Si fa presto a dire nucleare Si fa presto a dire nucleare Il governo Meloni punta con decisione al ritorno della produzione di energia nucleare in Italia per favorire la transizione green e raggiungere gli obiettivi sulla decarbonizzazione al 2050. I tempi cambiano e la tecnologia avanza, ma gli italiani hanno detto no al nucleare con due referendum e gli ultimi nove governi hanno evitato di decidere dove realizzare il centro di smaltimento delle scorie. Il Pniec 2024 (Piano nazionale integrato per l’energia e il clima) prevede una produzione di energia nucleare di 8 GW al 2050 ma un approccio responsabile dovrebbe indicare quanti reattori installare e soprattutto dove. La domanda tuttavia è se l’energia nucleare risponda in modo efficace alle criticità del sistema energetico italiano in termini di mix, costi, sicurezza di approvvigionamento, riduzione delle emissioni. Qualche riserva è più che giustificata, almeno in riferimento ai piccoli reattori di terza generazione che funzionano per fissione.
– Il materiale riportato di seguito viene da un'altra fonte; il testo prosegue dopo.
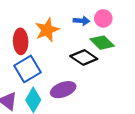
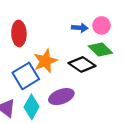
orange star: (47, 30) -> (45, 61), moved
red ellipse: (21, 41) -> (19, 33), moved

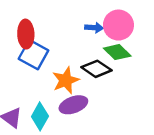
pink circle: (102, 25) -> (118, 25), size x1.5
orange star: (45, 61) -> (66, 80), moved
blue square: (26, 76) -> (34, 55), moved, turned -30

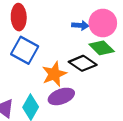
red ellipse: (26, 34) -> (19, 17), moved

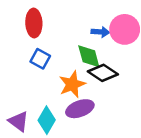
green diamond: (102, 48) -> (89, 56), moved, turned 30
blue square: (25, 50) -> (40, 59), size x0.7

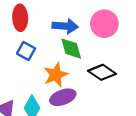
blue arrow: (100, 32) -> (65, 26), moved, size x1.5
black diamond: (103, 73) -> (102, 72), moved

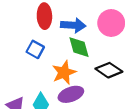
red ellipse: (20, 18) -> (44, 16), moved

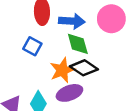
black diamond: (109, 70) -> (84, 68), moved

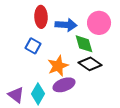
green diamond: (78, 44) -> (84, 44), moved
black diamond: (84, 68) -> (90, 64), moved

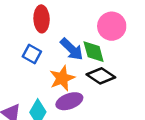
blue arrow: (66, 25) -> (72, 49), moved, turned 40

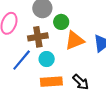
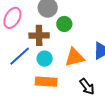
orange triangle: (75, 40) -> (75, 57), moved
black arrow: (81, 82) -> (87, 86), moved

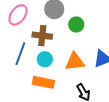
green circle: (64, 24) -> (76, 24), moved
blue line: (20, 56) -> (20, 54), turned -35

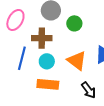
orange triangle: (75, 62) -> (77, 61), turned 50

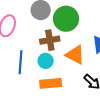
green circle: (74, 23) -> (66, 19), size x1.6
brown cross: (42, 38) -> (50, 40), moved

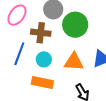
brown cross: (50, 40) -> (41, 33), moved
orange triangle: (75, 55) -> (74, 62), turned -40

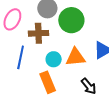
cyan circle: (44, 59) -> (54, 59), moved
orange rectangle: (42, 82) -> (48, 82), turned 65

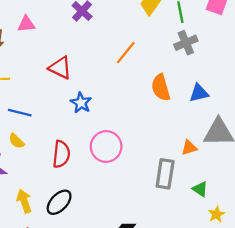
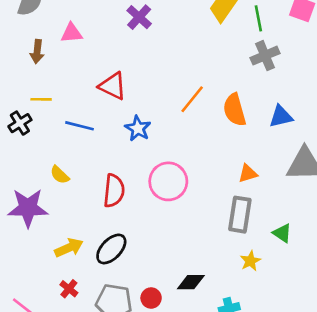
orange line: (126, 53) -> (192, 99), moved
blue line: (20, 113) -> (80, 126), moved
orange triangle: (189, 148) -> (248, 173), moved
yellow arrow: (24, 201) -> (69, 248), turned 85
yellow star: (216, 214) -> (250, 261), moved

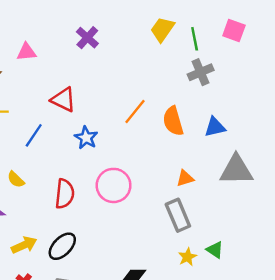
blue line: (80, 126) -> (34, 135), turned -70
gray rectangle: (240, 215) -> (178, 215), turned -32
green triangle: (282, 233) -> (215, 250), moved

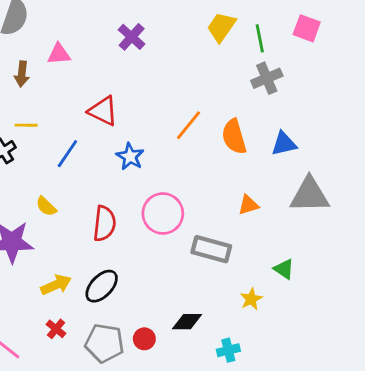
gray rectangle: (178, 215) -> (211, 249), moved, turned -52
green triangle: (215, 250) -> (284, 269), moved

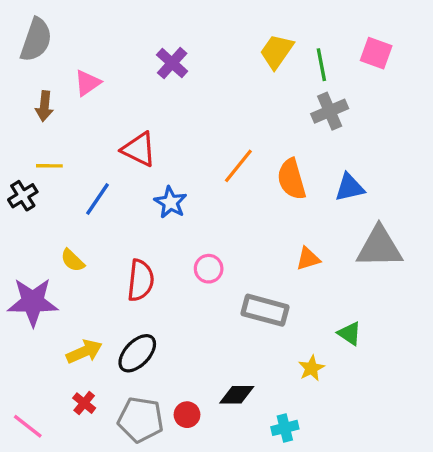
pink triangle: (59, 54) -> (87, 83), turned -30
pink circle: (163, 213) -> (209, 269), size x0.6

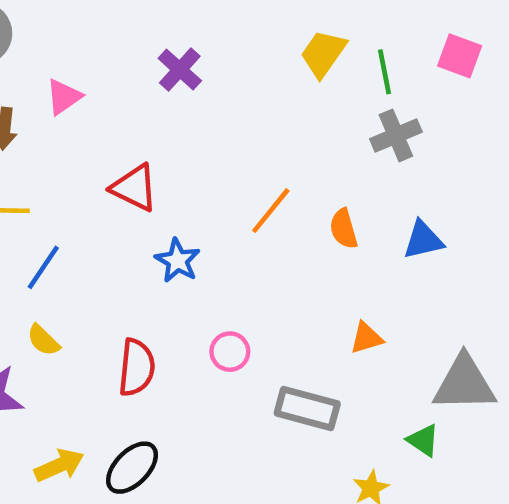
orange semicircle: (292, 179) -> (344, 229), size x0.7
blue line: (97, 199) -> (43, 267), moved
gray triangle: (379, 247) -> (464, 383), moved

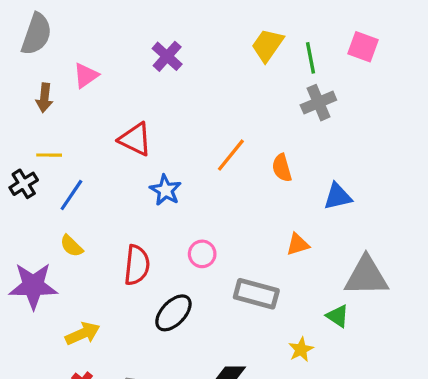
blue triangle: (423, 240) -> (338, 197), moved
black ellipse: (132, 468) -> (173, 313), moved

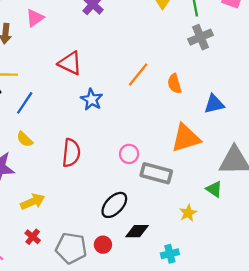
orange triangle: (298, 244) -> (186, 138), size x1.8
pink circle: (202, 254) -> (129, 154), moved
black ellipse: (173, 313) -> (114, 205), moved

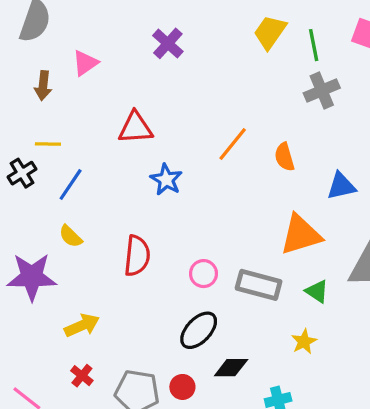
red triangle: (70, 63) -> (135, 128), turned -30
pink circle: (129, 154) -> (203, 274), moved
green triangle: (214, 189) -> (317, 291), moved

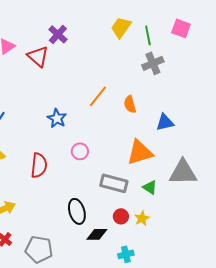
red triangle: (135, 128) -> (38, 56), moved, turned 45
pink circle: (203, 274) -> (80, 151), moved
black ellipse: (199, 330) -> (77, 211), turned -60
red circle: (182, 387) -> (121, 216), moved

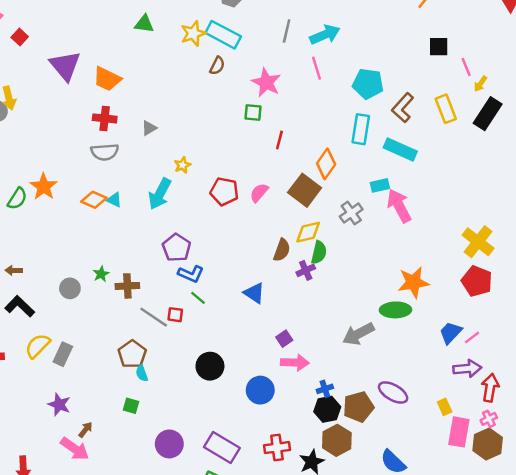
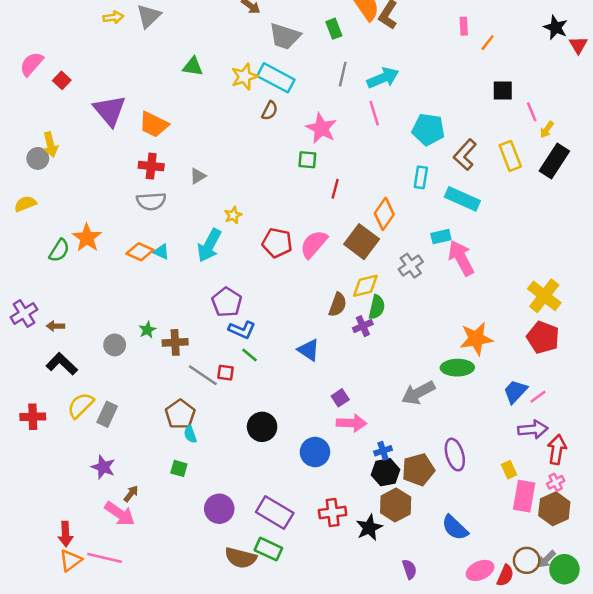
cyan rectangle: (361, 129) -> (421, 177), size x0.7
pink semicircle: (259, 193) -> (314, 244), size x1.4
purple ellipse: (393, 392) -> (455, 455), turned 44

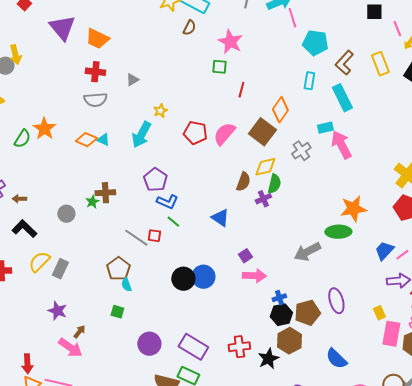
pink line: (374, 113) -> (292, 18), moved
cyan rectangle: (462, 199) -> (342, 98), turned 40
brown cross: (175, 342) -> (105, 193), moved
blue circle: (315, 452) -> (203, 277), moved

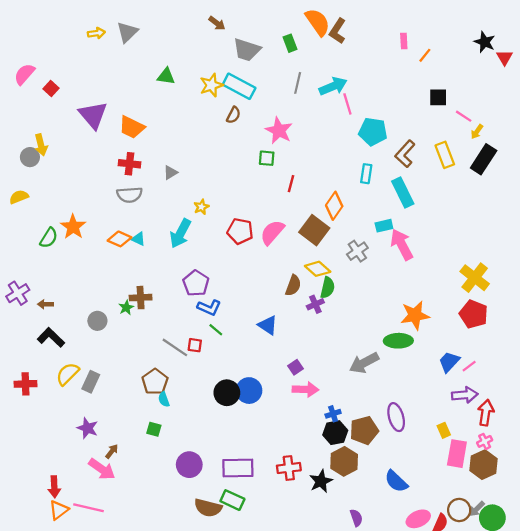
pink line: (397, 29) -> (464, 116), turned -35
yellow diamond: (265, 167) -> (318, 269), turned 55
purple rectangle: (193, 347) -> (238, 468), turned -32

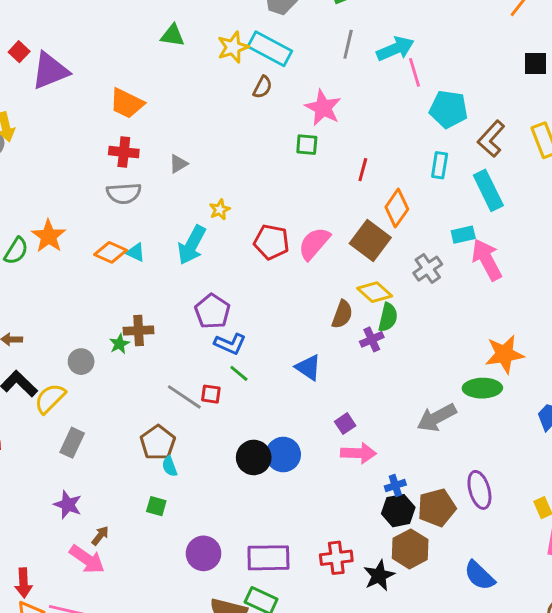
purple triangle: (93, 115) -> (50, 71), moved, turned 48
red line: (291, 184) -> (363, 170), moved
yellow semicircle: (68, 374) -> (50, 398), moved

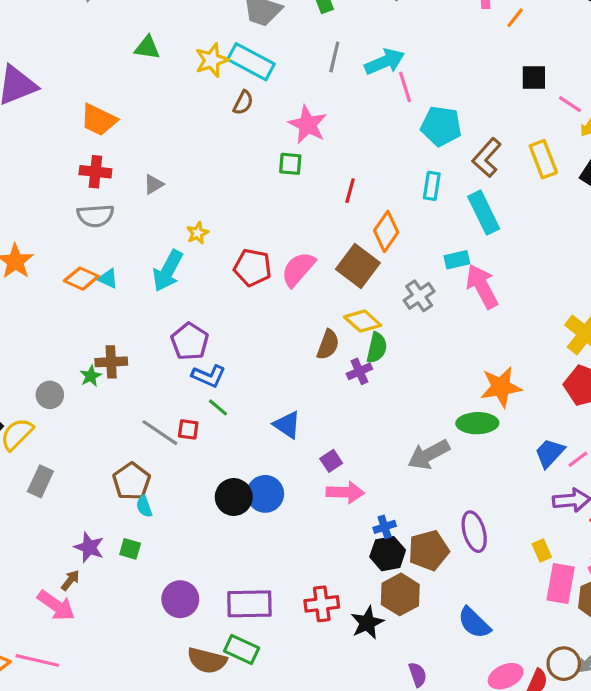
blue triangle: (308, 367) -> (287, 425), moved
purple star: (68, 505) -> (89, 547), moved

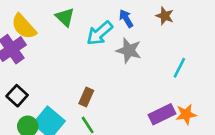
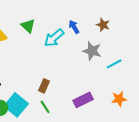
gray star: (129, 50) -> (92, 51), moved
cyan line: (179, 68) -> (114, 64), turned 35
purple rectangle: (162, 114) -> (83, 100), moved

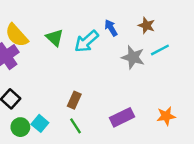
green triangle: (28, 26) -> (55, 38), moved
cyan line: (114, 64) -> (160, 50), moved
cyan square: (16, 105) -> (40, 123), size x0.6

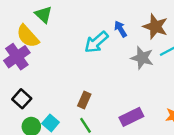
brown star: (146, 25) -> (155, 27), size x1.5
green triangle: (55, 38) -> (43, 14), moved

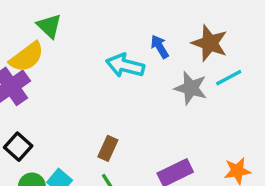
yellow semicircle: (28, 36) -> (27, 57), turned -85
cyan arrow: (96, 42) -> (125, 66), turned 55

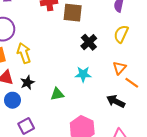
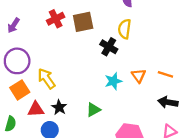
yellow semicircle: (121, 34) -> (125, 29), moved
orange triangle: (119, 68) -> (139, 76), moved
black arrow: (116, 101) -> (168, 102), moved

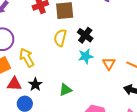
yellow semicircle: (125, 29) -> (60, 38), moved
cyan star: (113, 81) -> (86, 56), moved

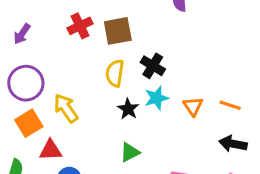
black star: (35, 84) -> (128, 109), moved

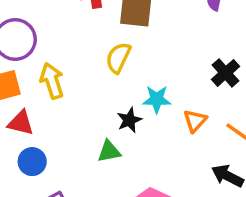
black cross: (153, 66) -> (226, 73), moved
black star: (128, 109) -> (129, 120), moved

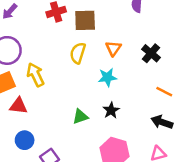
black star: (129, 120) -> (111, 110), moved
orange triangle: (195, 121) -> (113, 48), moved
blue circle: (32, 162) -> (25, 140), moved

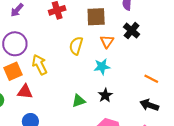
brown square: (85, 20) -> (96, 17), moved
black cross: (151, 53) -> (132, 31), moved

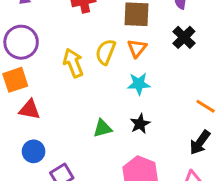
orange triangle: (107, 41) -> (137, 48), moved
yellow arrow: (40, 65) -> (73, 63), moved
black arrow: (149, 105) -> (200, 143), turned -78

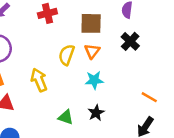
yellow arrow: (73, 63) -> (39, 80), moved
green triangle: (103, 128) -> (66, 117), turned 35

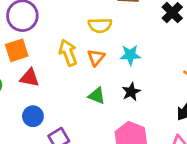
orange triangle: (92, 51) -> (96, 57), moved
yellow semicircle: (67, 55) -> (100, 25), turned -114

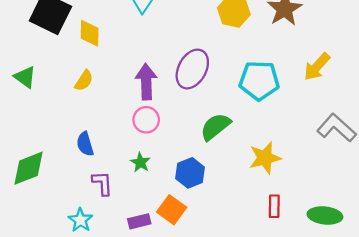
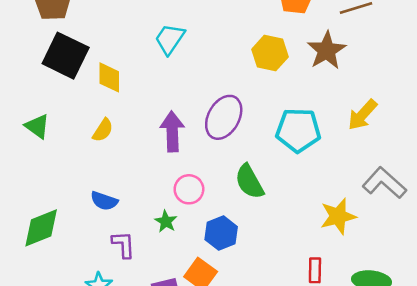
pink circle: (146, 120) -> (189, 189), moved
green semicircle: (215, 127) -> (249, 182), turned -80
blue semicircle: (85, 144) -> (104, 201), turned -55
yellow star: (265, 158) -> (338, 216), moved

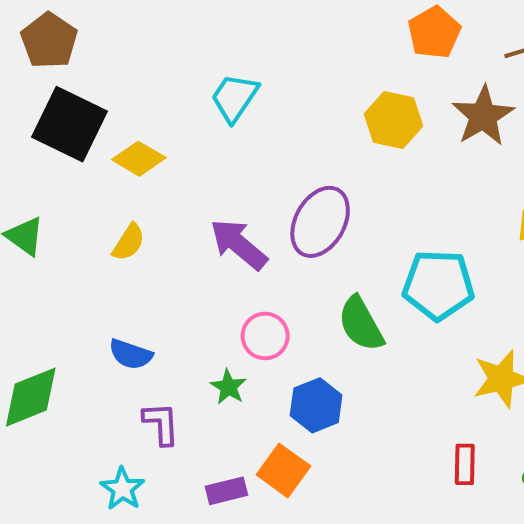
yellow diamond: (109, 77) -> (139, 159), turned -60
cyan pentagon: (298, 130) -> (438, 285), moved
purple arrow: (172, 131) -> (239, 244), turned -48

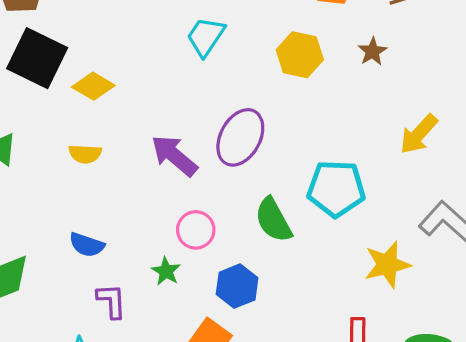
cyan trapezoid: (235, 98) -> (206, 37), moved
brown star: (483, 116) -> (372, 52), size x0.6
yellow semicircle: (129, 242) -> (85, 154), turned 60

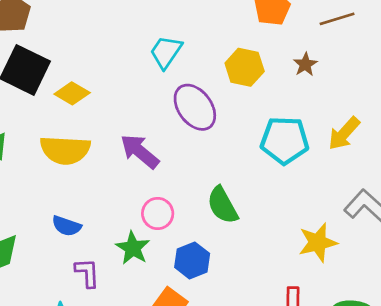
purple ellipse: (240, 137) -> (195, 107), moved, turned -66
yellow semicircle: (85, 154) -> (65, 150), size x1.8
cyan pentagon: (336, 189) -> (285, 140), moved
green star: (166, 271) -> (133, 248), size x1.4

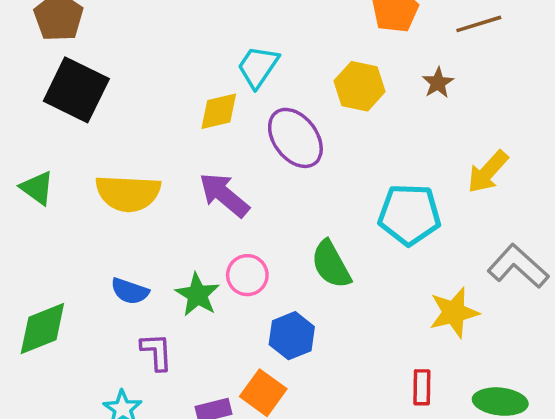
yellow diamond: (72, 93) -> (219, 111), moved, turned -44
cyan pentagon: (285, 140) -> (409, 215), moved
green star: (133, 248) -> (197, 295), moved

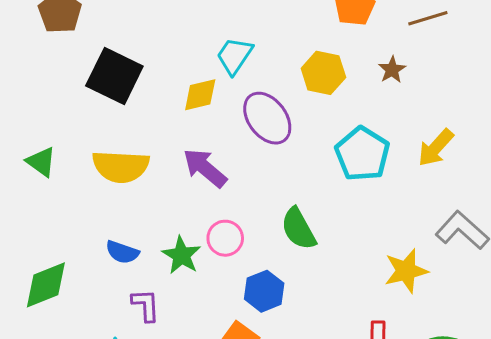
black square: (76, 90) -> (114, 76), moved
cyan pentagon: (409, 215) -> (362, 154), moved, turned 30

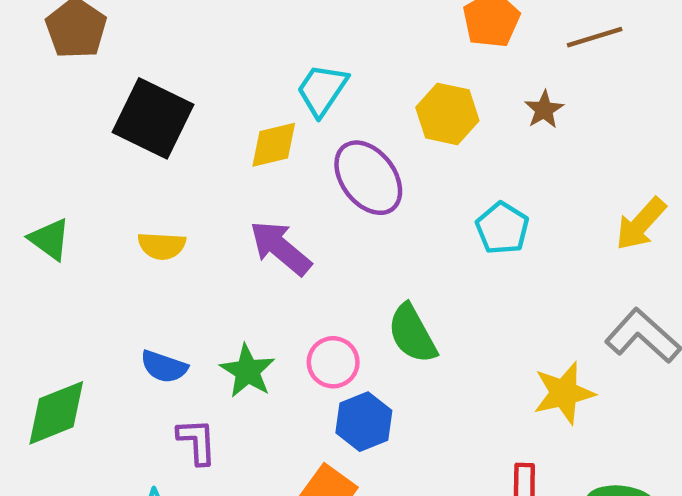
yellow arrow: (436, 148) -> (641, 224), moved
cyan pentagon: (362, 154) -> (502, 228), size x0.7
yellow semicircle: (121, 166) -> (162, 246), size x0.6
pink circle: (225, 238) -> (333, 362), moved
Discorso diverso invece per la tecnologia dei reattori a fusione (operatività intorno al 2050) che di fatto è energia rinnovabile e inesauribile ma ad oggi per innescare il processo serve una quantità di energia superiore a quella che viene prodotta.
 
Per gli Small Modular Reactor si calcola che i costi di produzione di energia ammontano a 170 dollari per MWh contro i 50 dollari delle rinnovabili. Altro limite è l’incapacità dei reattori nucleari di modificare rapidamente la produzione in base al fabbisogno, al netto della produzione delle rinnovabili non programmabili. I reattori quindi possono essere funzionali a esigenze locali determinate da nuovi utilizzatori energivori come i data center, ma in termini di sicurezza della fornitura è senza dubbio più efficace investire nei sistemi di accumulo. Non va trascurato infine che i reattori necessitano di uranio che l’Europa importa per il 99% del fabbisogno e circa la metà arriva da Russia, Kazakistan e Uzbekistan. Lo zar di Mosca avrebbe di nuovo una straordinaria arma di ricatto verso l’Europa. Nel medio termine quindi i reattori di terza e quarta generazione non sembrano offrire risposte efficaci alle esigenze di famiglie e imprese, che continuano a pagare l’energia molto di più rispetto al resto d’Europa.